Teófilo Ferreira

Personal information
- Full name: Teófilo Laborne Ferreira
- Born: 2 June 1973 (age 53) Belo Horizonte, Minas Gerais, Brazil
- Height: 1.96 m (6 ft 5 in)
- Weight: 91 kg (201 lb)

Sport
- Sport: Swimming
- Strokes: Freestyle

Medal record
World Championships (LC)
| Bronze medal – third place | 1994 Rome | 4×100 m free |
World Championships (SC)
| Gold medal – first place | 1993 Palma | 4×100 m free |
| Bronze medal – third place | 1993 Palma | 4×200 m free |
| Bronze medal – third place | 1995 Rio de Janeiro | 4×200 m free |
Pan American Games
| Gold medal – first place | 1991 Havana | 4×100 m free |
| Silver medal – second place | 1991 Havana | 4×200 m free |
| Silver medal – second place | 1995 Mar del Plata | 4×200 m free |

= Teófilo Ferreira =

Brazilian swimmer (born 1973)

Teófilo Laborne Ferreira (born 2 June 1973 in Belo Horizonte) is a former international freestyle swimmer from Brazil. He participated at the 1992 Summer Olympics for his native country. His best result was the 7th place in the men's 4×200-metre freestyle. Ferreira also won three medals at the Pan American Games and four medals at the World Championships.

Teófilo was at the 1991 Pan American Games in Havana, where he won a gold medal in the 4×100-metre freestyle, and a silver in the 4×200-metre freestyle.

At the 1992 Summer Olympics in Barcelona, he went to the 4×200-metre freestyle final, finishing 7th. Also participated in the 50-metre freestyle, where Ferreira not reached the final.

The Brazilian broke in 1993 two World Records on short course. On 7 July, the Brazil team, composed of Fernando Scherer, Teofilo Ferreira, José Carlos Souza and Gustavo Borges broke the world record in 4×100-metre freestyle with a time of 3:13.97, which belonged to Sweden since 19 March 1989: 3:14.00. On 5 December, Brazil again beat the record, with the same team, doing 3:12.11. This mark was achieved in 1993 FINA World Swimming Championships, where he won gold in the 4×100-metre freestyle, and bronze in the 4×200-metre freestyle (breaking the South American record with a time of 7:09.38).
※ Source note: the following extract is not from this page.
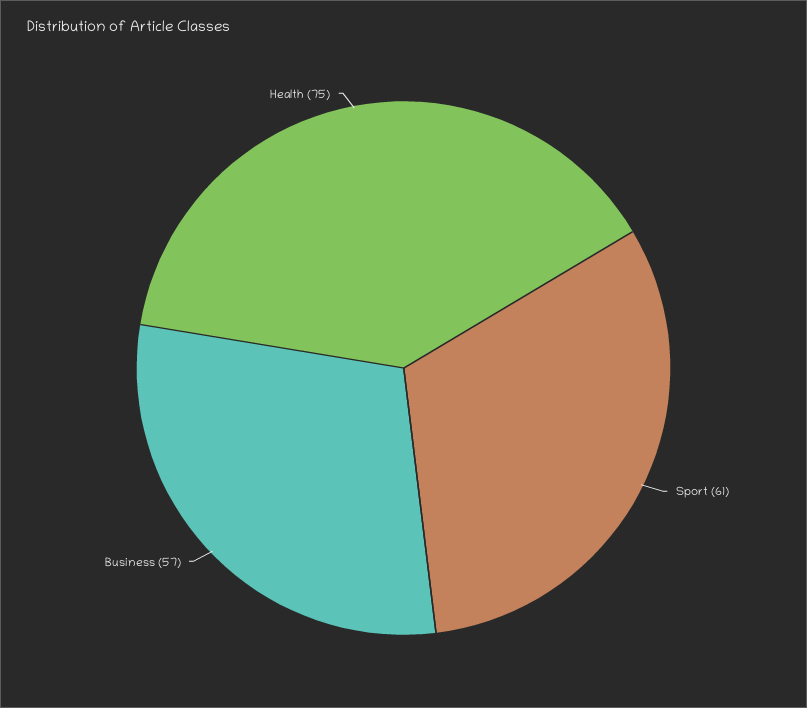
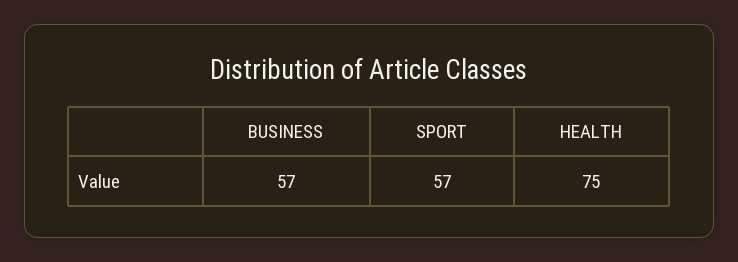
Sport: 61 -> 57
He also finished 14th in the 200-metre freestyle.

At the 1994 World Aquatics Championships, held in September in Rome, Italy, the Brazilian got the bronze in the 4×100-metre freestyle relay. Ferreira also finished 27th in the 200-metre freestyle.

Teófilo was in 1995 Pan American Games in Mar del Plata, where he won a silver medal in the 4×200-metre freestyle.

At the 1995 FINA World Swimming Championships (25 m) done in Rio de Janeiro, he won bronze in the 4×200-metre freestyle.